Brendan sent me a link to the new PBS video special based on Pollan's The Botany of Desire. Ironically, I had been eyeballing the same book on my shelf the past few weeks wondering if it was due for a re-read.
The PBS special was very well done and I definitely recommend it.
The last 15 minutes though (an uninformed tirade against modern agriculture), were unwelcome and irritating. One telling moment was a local ag scientist lamenting the "tragic" public rejection of the environmentally-friendly Bt potato, followed by more fear-mongering by a partisan lobbyist.
Pollan should limit his lectures to topics he understands - which wears thin as he waxes on the horrors of monocultures. Plants (including crops) are in a continual arms race with pests and pathogens. The plants keep finding new ways to protect themselves while the parasites "keep trying to pick the lock." Picture a landscape filled with many different kinds of potatoes. According to the classic version of this story, a parasite that stumbles upon a new way to break into a certain potato variety may wipe out all individuals of this variety but it won't kill EVERY potato on the landscape.
The problem with this story is that plants varieties that look very different don't necessarily have different disease and pest resistance genes. Just like humans, which are known for tremendous phenotypic diversity, can be extremely susceptible to the same flu and HIV germs across all ethnicities, all the multicolored potatoes in the above picture may be similarity susceptible to diseases like late blight.
It's not so surprising that crops are notoriously vulnerable to parasites when you meet their wild relatives. The fruits and grain of the undomesticated relatives are usually barely edible - tiny, fibrous and full of poisons. It should be no surprise that the same qualities that humans love in their food (lots of easily-digested calories) are appreciated by many other creatures as well. Plant breeders have countered this inherent susceptibility by introgressing (moving) key resistance genes from wild relatives of crops into the crops themselves. This process has actually made modern industrial tomatoes more genetically diverse than either traditional Latin American or U.S./European heirloom varieties (although the traditional and heirloom varieties look more diverse).

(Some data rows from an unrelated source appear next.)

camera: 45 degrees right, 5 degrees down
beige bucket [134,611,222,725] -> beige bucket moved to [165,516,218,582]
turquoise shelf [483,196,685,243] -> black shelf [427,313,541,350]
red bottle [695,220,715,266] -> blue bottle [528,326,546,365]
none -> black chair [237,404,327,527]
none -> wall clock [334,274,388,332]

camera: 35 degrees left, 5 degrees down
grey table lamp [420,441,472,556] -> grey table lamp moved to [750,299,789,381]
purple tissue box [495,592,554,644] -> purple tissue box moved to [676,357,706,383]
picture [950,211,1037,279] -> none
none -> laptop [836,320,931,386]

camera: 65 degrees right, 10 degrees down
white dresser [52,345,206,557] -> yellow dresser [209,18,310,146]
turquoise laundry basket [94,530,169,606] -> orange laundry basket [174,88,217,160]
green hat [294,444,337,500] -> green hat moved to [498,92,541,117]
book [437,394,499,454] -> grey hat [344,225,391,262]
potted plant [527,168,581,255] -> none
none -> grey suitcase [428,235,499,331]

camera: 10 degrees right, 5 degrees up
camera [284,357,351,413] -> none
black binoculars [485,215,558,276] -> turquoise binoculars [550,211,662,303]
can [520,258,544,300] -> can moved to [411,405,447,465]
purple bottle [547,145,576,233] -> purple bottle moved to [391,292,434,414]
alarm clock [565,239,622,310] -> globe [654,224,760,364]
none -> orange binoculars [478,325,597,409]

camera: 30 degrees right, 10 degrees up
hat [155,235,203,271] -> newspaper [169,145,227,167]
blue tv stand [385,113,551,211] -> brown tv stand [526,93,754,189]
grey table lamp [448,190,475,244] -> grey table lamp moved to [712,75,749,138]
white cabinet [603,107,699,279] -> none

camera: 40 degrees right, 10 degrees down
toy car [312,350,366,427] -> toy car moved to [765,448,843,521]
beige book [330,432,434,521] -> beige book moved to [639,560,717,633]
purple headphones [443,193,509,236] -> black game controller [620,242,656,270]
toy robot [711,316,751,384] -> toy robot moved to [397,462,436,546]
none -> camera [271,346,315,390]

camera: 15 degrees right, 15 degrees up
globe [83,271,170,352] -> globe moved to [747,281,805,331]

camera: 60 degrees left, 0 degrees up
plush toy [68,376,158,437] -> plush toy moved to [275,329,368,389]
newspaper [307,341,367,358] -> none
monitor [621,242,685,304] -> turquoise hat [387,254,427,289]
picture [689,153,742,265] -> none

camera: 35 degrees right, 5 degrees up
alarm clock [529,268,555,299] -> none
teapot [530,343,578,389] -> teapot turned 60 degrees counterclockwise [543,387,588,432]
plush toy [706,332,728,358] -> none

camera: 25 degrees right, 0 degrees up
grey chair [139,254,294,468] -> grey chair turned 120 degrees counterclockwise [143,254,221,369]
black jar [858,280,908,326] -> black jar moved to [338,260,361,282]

Theoretically, it would be useful to maintain crop populations with diverse resistance genes. The industrial application of this (multilines) invovles breeding many different versions of a favorite crop variety that are identical except for their resistance genes. As appealing as this idea is, it hasn't really worked out in the real world. The alternate approach (pyramiding) seems to be more effective. Here, many different resistance genes are combined into a single crop variety. Pests and pathogens may be able to overcome a single gene at a time, but it's usually almost impossible to simultaneously overcome several.
PBS' The Botany of Desire also makes a lot of Bt resistance developing in insects exposed to genetically-engineered Bt crops, but this is nothing new. Insects and pathogens develop resistance to all kinds of pesticides - whether they're natural plant chemicals, artificial sprays, or genetically-engineered genes.
Evolution is a fact of life. The pests and pathogens will continue to adapt, and they will eat up our crops if we don't keep ahead of them. It's a problem you can never completely solve - which is good for me and my scientist colleagues!